The Office of the Comptroller of the Currency (“OCC”) has issued an interim final rule amending its lending limit rule to apply to certain credit exposures that were not considered as part of the legal lending calculation previously.
Per the OCC Publication:
“Beginning July 21, 2012, section 610 of the Dodd-Frank Wall Street Reform and Consumer Protection Act of 2010 revises the statutory definition of loans and extensions of credit for purposes of the lending limit to include certain credit exposures arising from a derivative transaction, repurchase agreement, reverse repurchase agreement, securities lending transaction, or securities borrowing transaction. The interim final rule adopted by the OCC implements this statutory change which applies to both national banks and savings associations. State banks are subject to separate restrictions under section 611 of the Dodd-Frank Act.
National banks and savings associations have through January 1, 2013, to comply with the rule’s requirements as to derivative transactions and securities financing transactions.
The interim final rule, which amends [12 CFR part 32], also consolidates the lending limit rules applicable to national banks and savings associations. The interim final rule applies to both federal and state savings associations, pursuant to section 312 of the Dodd-Frank Act, which gives the OCC rulemaking authority for both federal and state savings associations. The interim final rule is effective July 21, 2012.
To reduce the burden of these new credit exposure calculations, particularly for smaller and mid-size banks and savings associations, the rule permits use in certain circumstances of look-up tables for measuring the exposures for each transaction type. This method permits institutions to adopt compliance alternatives that fit their size and risk management requirements, consistent with safety and soundness and the goals of the statute.”
While this ruling may not impact many institutions, it should be taken as a pre cursor to other changes from Dodd Frank that are coming down the regulatory pipe.

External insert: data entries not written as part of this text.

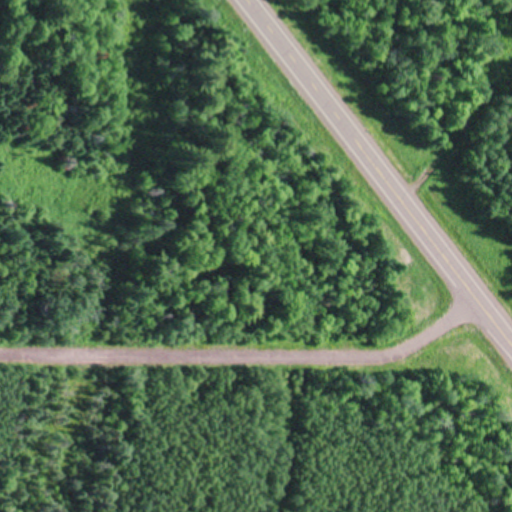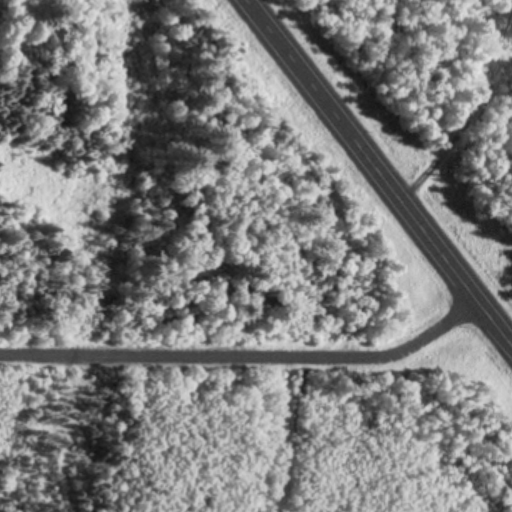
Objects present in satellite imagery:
road: (379, 170)
road: (247, 358)
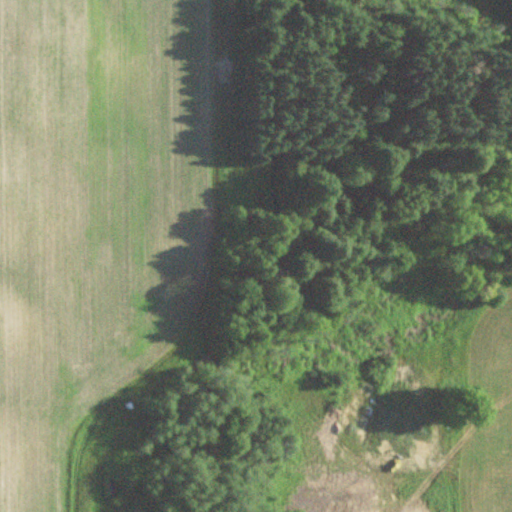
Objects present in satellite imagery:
crop: (96, 216)
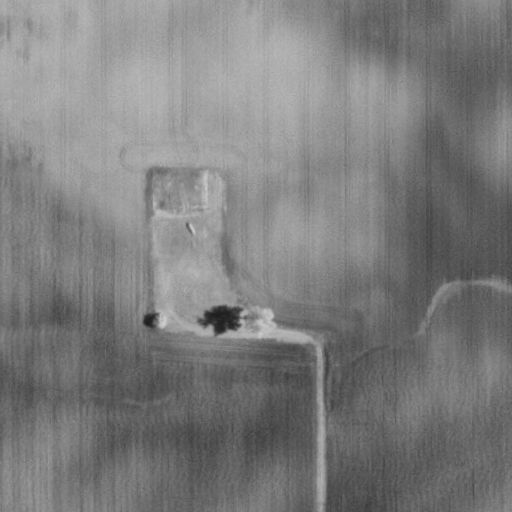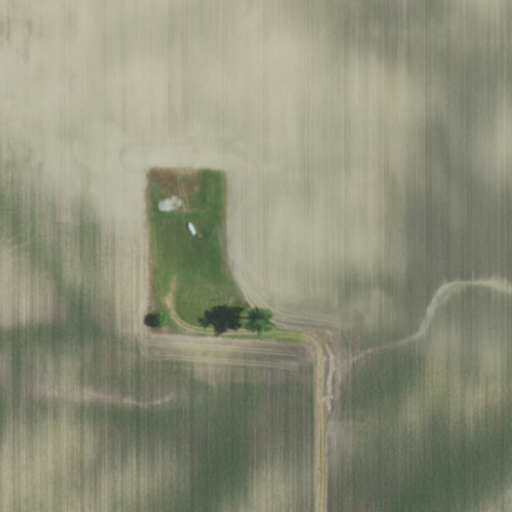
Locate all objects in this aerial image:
road: (324, 379)
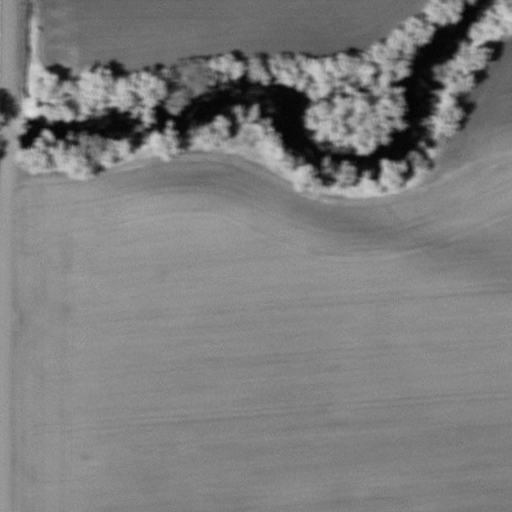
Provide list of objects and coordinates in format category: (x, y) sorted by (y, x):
road: (5, 256)
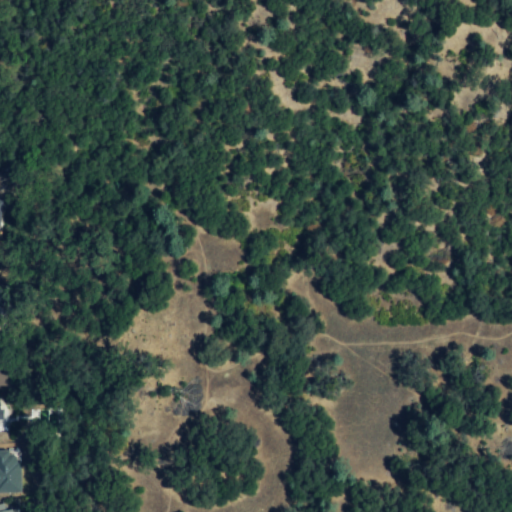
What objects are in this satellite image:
building: (4, 360)
building: (9, 476)
building: (4, 509)
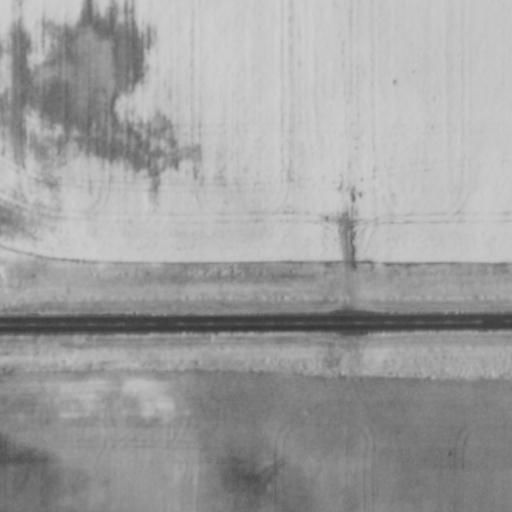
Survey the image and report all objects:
road: (256, 317)
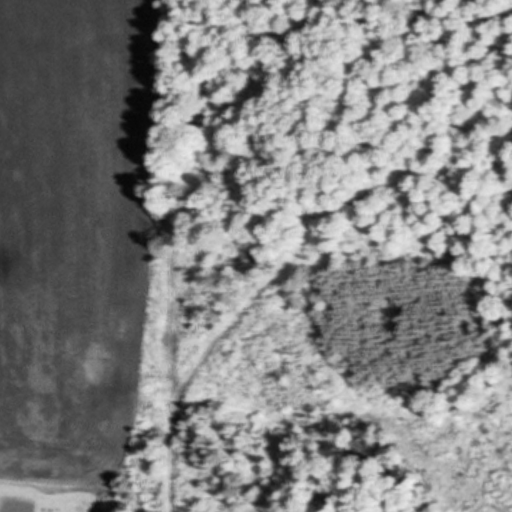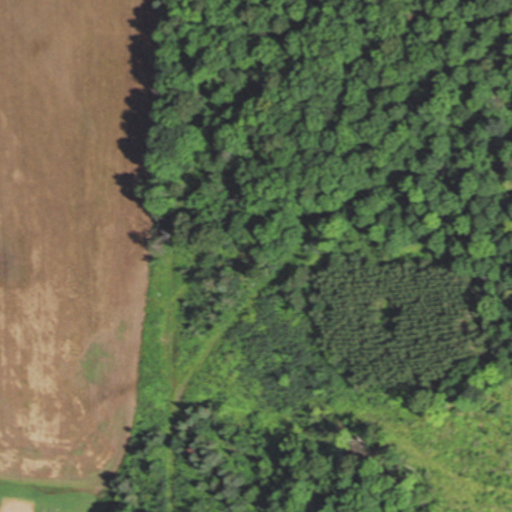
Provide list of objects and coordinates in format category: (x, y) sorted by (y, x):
park: (55, 504)
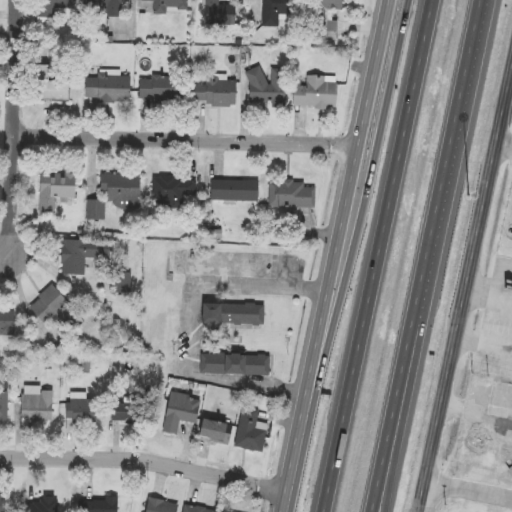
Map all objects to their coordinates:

Dodd Frank was a sweeping change to the industry and the dust of its passing still has not quite settled in the community.

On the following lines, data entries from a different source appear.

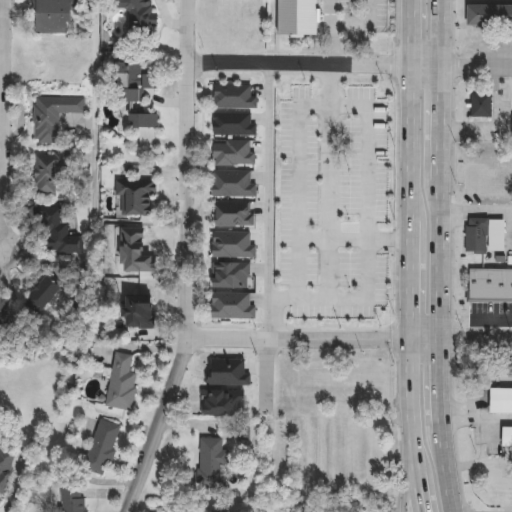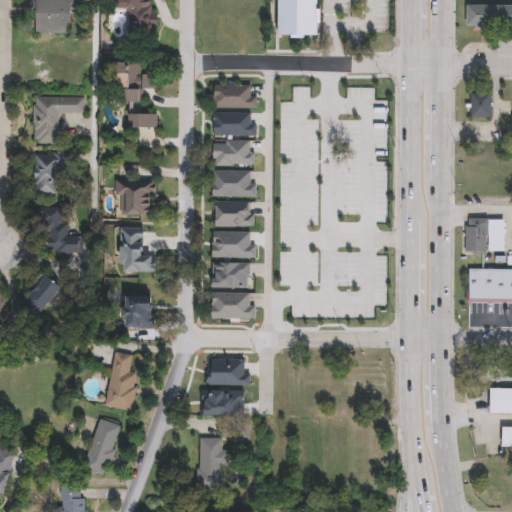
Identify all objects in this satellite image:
building: (293, 16)
building: (489, 16)
building: (489, 16)
building: (53, 17)
building: (56, 17)
building: (135, 18)
building: (137, 19)
road: (357, 19)
road: (329, 31)
road: (318, 62)
road: (477, 65)
building: (132, 81)
building: (135, 82)
road: (328, 83)
building: (236, 97)
building: (236, 97)
building: (478, 102)
building: (482, 105)
road: (96, 107)
building: (52, 115)
building: (54, 117)
road: (9, 118)
road: (492, 121)
road: (300, 125)
building: (139, 130)
building: (141, 131)
building: (370, 131)
building: (234, 154)
building: (235, 154)
building: (49, 172)
building: (51, 173)
building: (235, 184)
building: (236, 185)
building: (135, 196)
building: (138, 197)
road: (267, 198)
road: (476, 210)
building: (235, 215)
building: (235, 215)
building: (58, 235)
building: (60, 236)
building: (486, 236)
building: (486, 236)
road: (411, 256)
road: (440, 256)
road: (189, 261)
building: (489, 283)
building: (491, 286)
building: (44, 292)
building: (46, 294)
road: (334, 296)
building: (0, 301)
building: (1, 302)
building: (233, 306)
building: (233, 307)
road: (279, 309)
road: (491, 317)
road: (471, 326)
road: (313, 335)
road: (475, 335)
road: (258, 371)
building: (121, 383)
building: (123, 384)
building: (502, 401)
building: (244, 429)
building: (244, 429)
building: (508, 437)
building: (102, 447)
building: (104, 448)
road: (405, 463)
building: (212, 465)
building: (213, 465)
building: (4, 468)
building: (6, 470)
building: (72, 498)
building: (74, 499)
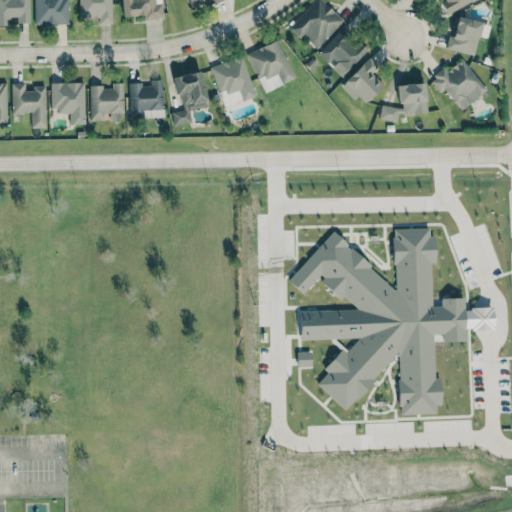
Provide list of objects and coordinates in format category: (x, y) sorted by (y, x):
building: (198, 2)
building: (453, 4)
building: (141, 9)
building: (95, 10)
building: (14, 12)
building: (50, 12)
road: (390, 15)
building: (315, 23)
building: (464, 35)
road: (142, 46)
building: (341, 52)
building: (270, 65)
building: (232, 81)
building: (362, 81)
building: (458, 84)
building: (187, 95)
building: (68, 100)
building: (406, 102)
building: (2, 103)
building: (29, 103)
building: (106, 103)
road: (255, 158)
road: (336, 206)
road: (496, 301)
building: (383, 319)
building: (302, 362)
road: (48, 451)
road: (31, 488)
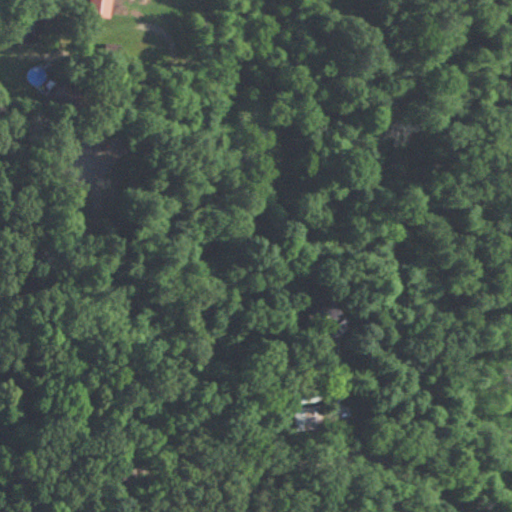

To protect itself from this current revised rule, institution management should review its lending practices to ensure that this type of lending is or isn’t on the books currently. If it is, then these types of transactions have to be coded/incorporated into the total borrower relationship and evaluated under the Legal Lending Limit. This may result in a few instances of non compliance.

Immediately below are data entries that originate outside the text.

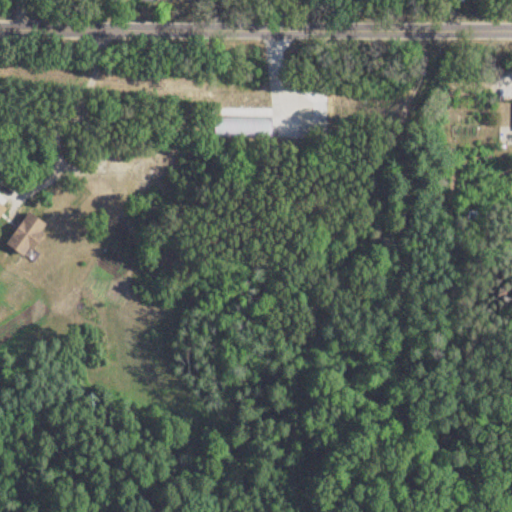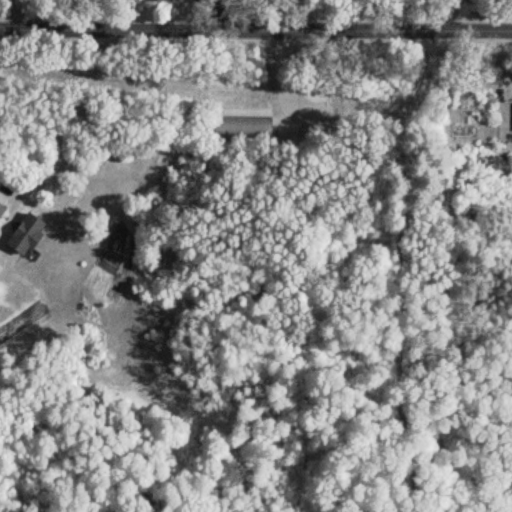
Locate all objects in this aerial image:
road: (256, 26)
road: (54, 127)
building: (240, 128)
road: (102, 133)
building: (25, 234)
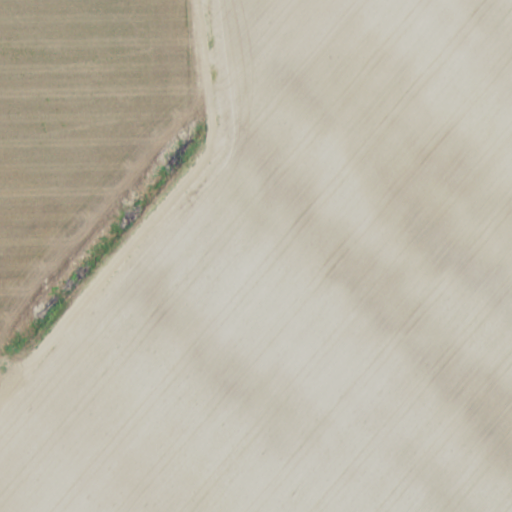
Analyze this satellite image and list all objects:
road: (197, 34)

Even if you are not lending or making transactions in these particular areas, this may be an excellent impetus to evaluate your current tracking of your borrower relationships via CIF or whatever method your institution is using. By ensuring that are tracking ALL relationships appropriately, you are safeguarding your bank against incorrectly reported borrower relationships that may come back to haunt you in an examination. Implementing steps like dual reviews on the relationship reports, and (more importantly) checks of the data when a loan is approved and entered into the loan administration system are simple, yet effective ways to safeguard against unnecessary errors that can be easily caught and corrected before it snowballs into something greater than an input mistake.